I was so worried about so many things that really didn't matter in the end. She was a whole pound lighter than Mesa, even after two extra weeks of incubating. She just really wasn't ready to come out yet. It really reaffirmed to me that the baby and your body know best and that she really needed to wait those extra two weeks. 

Rain and Mesa meeting their new sister. What fun! Three girls: ages 3 and under!
The girls came to say hello (we found out later they weren't supposed to come to the hospital because of RSV season, but oh well).

Rain taking care of the baby.
Rain has quickly adopted the "mother" role and says she needs to take care of her. She loves to give her kisses and rub the hair on her head.
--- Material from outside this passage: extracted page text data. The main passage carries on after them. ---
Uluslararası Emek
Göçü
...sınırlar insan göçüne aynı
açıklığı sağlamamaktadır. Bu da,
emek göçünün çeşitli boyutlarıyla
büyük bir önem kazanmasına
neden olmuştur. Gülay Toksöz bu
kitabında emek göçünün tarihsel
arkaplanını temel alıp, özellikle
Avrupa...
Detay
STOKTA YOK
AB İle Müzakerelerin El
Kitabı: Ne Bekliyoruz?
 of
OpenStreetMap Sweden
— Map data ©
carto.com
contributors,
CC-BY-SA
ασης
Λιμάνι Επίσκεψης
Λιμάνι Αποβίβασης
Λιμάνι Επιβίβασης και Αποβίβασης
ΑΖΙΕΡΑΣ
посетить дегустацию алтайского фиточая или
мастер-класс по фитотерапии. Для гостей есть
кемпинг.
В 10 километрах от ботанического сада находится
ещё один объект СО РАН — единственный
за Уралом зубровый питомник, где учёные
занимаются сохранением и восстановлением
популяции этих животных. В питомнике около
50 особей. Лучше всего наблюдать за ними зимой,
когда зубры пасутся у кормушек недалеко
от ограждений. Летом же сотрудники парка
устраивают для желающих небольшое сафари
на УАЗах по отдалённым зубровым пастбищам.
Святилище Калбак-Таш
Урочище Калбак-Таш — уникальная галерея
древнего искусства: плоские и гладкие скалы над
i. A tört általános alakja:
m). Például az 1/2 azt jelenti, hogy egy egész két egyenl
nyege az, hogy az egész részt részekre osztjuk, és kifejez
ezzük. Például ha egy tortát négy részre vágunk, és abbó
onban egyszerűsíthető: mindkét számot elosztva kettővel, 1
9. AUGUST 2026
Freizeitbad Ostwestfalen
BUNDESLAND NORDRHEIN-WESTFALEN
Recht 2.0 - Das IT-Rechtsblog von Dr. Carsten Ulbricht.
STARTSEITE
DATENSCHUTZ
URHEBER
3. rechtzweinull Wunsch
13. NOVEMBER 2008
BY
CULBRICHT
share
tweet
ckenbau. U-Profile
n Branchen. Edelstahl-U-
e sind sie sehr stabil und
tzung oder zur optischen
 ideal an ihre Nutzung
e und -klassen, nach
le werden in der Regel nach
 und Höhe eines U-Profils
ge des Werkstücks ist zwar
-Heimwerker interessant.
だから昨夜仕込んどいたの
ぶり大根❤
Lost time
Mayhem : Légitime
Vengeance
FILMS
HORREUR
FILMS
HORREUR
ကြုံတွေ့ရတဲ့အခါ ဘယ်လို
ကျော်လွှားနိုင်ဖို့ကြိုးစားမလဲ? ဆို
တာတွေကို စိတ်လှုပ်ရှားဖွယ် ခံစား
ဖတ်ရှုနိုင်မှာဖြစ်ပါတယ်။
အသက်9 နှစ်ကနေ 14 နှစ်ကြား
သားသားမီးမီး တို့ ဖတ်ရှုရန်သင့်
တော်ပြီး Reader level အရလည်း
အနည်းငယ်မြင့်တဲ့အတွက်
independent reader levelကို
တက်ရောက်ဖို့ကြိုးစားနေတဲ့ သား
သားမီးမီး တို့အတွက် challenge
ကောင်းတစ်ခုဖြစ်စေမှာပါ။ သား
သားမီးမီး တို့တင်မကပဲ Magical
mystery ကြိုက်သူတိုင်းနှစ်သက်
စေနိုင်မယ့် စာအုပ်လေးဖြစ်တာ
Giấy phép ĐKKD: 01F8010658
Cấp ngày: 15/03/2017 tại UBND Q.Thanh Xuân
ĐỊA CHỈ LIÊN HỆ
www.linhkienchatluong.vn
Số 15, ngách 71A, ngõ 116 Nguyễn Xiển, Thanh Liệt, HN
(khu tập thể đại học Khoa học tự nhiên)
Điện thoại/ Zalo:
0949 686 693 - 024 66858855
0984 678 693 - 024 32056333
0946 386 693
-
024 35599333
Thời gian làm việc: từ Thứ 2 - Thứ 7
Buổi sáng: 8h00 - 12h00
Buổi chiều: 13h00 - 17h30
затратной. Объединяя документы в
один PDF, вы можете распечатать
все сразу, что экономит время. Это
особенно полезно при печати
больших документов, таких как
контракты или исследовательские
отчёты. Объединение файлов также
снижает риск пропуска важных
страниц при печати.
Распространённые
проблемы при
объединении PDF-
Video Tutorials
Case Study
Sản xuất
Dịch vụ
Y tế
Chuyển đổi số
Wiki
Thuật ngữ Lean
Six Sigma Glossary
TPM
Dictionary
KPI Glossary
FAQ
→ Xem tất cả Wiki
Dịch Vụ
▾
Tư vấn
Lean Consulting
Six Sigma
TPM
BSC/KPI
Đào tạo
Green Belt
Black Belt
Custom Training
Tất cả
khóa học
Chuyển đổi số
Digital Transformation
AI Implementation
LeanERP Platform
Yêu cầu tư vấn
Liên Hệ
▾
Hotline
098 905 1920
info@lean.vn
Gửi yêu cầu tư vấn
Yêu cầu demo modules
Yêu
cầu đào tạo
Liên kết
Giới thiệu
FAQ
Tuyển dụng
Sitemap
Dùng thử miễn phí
She likes to hold her and always watches in case her binky falls out so she can put it back in her mouth.

Mesa thought she was interesting at first, but is struggling with relinquishing her "baby of the family" role. If I am holding the baby, she won't let me touch her. She will be crying and won't let me give her a hug until I "mose baby" (move baby). She also asks me to "care" (carry) her more these days. I hope we can adjust soon.

Meeting Paca and PacaMa - my parents.
And alas, we still have not named her. Shane could have named her at the hospital, but I am still having an internal struggle with feeling right about her name. She is so sweet and mellow. I have lots of feelings bottled up inside about her, but nothing that can translate into a name yet.

Getting bundled up and ready to go home!